In the entries below, begin at the line with "left hip: (313, 407)" and stop after the line with "left back paw: (163, 295)"; output those lines exactly and omit the pictures.
=== Provided data ===
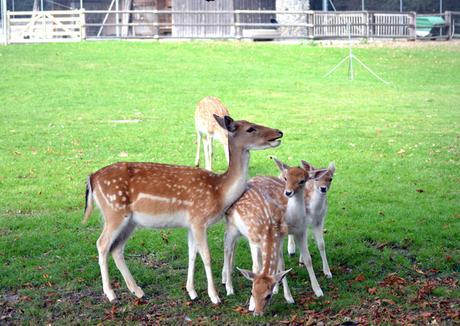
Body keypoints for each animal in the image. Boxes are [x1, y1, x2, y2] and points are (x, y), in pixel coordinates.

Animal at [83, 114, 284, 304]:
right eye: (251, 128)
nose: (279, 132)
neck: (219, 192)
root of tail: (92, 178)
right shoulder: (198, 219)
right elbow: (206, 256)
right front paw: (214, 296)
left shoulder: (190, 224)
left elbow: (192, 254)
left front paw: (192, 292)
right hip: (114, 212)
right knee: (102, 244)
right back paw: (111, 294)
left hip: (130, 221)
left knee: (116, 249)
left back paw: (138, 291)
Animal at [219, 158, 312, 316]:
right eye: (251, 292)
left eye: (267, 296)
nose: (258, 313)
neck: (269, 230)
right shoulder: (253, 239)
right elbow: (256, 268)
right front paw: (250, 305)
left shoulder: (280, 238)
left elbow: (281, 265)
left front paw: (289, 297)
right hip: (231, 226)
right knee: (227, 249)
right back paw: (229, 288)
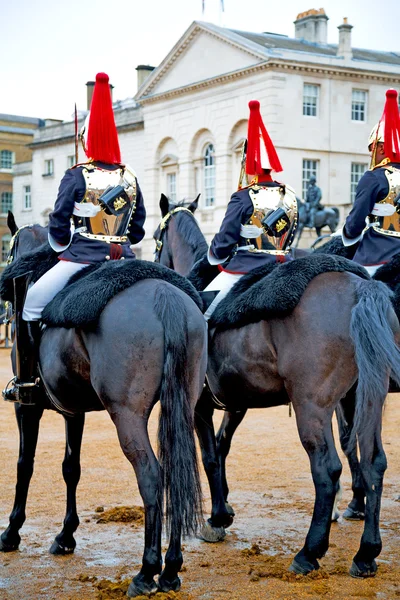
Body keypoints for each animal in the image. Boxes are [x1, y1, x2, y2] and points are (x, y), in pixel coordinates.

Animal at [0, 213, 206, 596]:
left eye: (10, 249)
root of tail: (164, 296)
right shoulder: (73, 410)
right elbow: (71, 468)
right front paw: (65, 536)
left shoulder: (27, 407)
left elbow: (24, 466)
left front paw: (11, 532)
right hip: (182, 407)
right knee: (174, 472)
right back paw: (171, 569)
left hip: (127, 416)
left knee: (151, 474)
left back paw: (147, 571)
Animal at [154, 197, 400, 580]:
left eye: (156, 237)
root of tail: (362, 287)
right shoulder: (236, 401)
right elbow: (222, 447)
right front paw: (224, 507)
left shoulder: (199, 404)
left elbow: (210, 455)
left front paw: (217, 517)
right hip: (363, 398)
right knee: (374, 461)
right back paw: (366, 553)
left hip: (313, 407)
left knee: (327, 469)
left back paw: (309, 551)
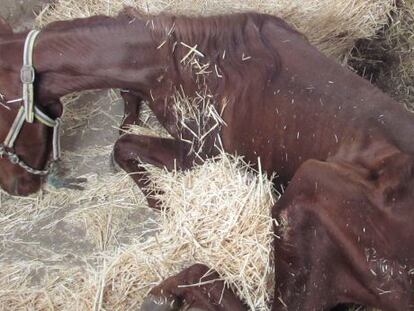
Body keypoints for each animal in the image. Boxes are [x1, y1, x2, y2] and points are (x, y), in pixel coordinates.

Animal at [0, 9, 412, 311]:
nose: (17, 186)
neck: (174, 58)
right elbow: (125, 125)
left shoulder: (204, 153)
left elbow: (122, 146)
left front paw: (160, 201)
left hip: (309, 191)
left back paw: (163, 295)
===
=== Provided data ===
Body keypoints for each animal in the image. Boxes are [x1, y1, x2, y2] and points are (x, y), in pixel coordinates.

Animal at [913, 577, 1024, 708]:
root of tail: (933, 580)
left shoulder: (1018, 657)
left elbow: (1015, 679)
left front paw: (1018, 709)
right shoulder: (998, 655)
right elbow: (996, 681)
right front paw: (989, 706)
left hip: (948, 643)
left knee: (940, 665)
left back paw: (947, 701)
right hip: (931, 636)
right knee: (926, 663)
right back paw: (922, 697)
===
=== Provided data ===
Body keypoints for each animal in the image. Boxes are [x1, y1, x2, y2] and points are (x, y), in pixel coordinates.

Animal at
===
**Task result:**
left hip: (313, 407)
left knee: (327, 469)
left back paw: (309, 551)
Body keypoints for each animal in the image. Boxes are [x1, y1, x2, y2] and points are (x, y), in pixel coordinates.

Animal at [0, 9, 412, 311]:
nose: (17, 186)
neck: (174, 58)
right elbow: (125, 125)
left shoulder: (204, 153)
left elbow: (122, 146)
left front paw: (160, 201)
left hip: (309, 191)
left back paw: (163, 295)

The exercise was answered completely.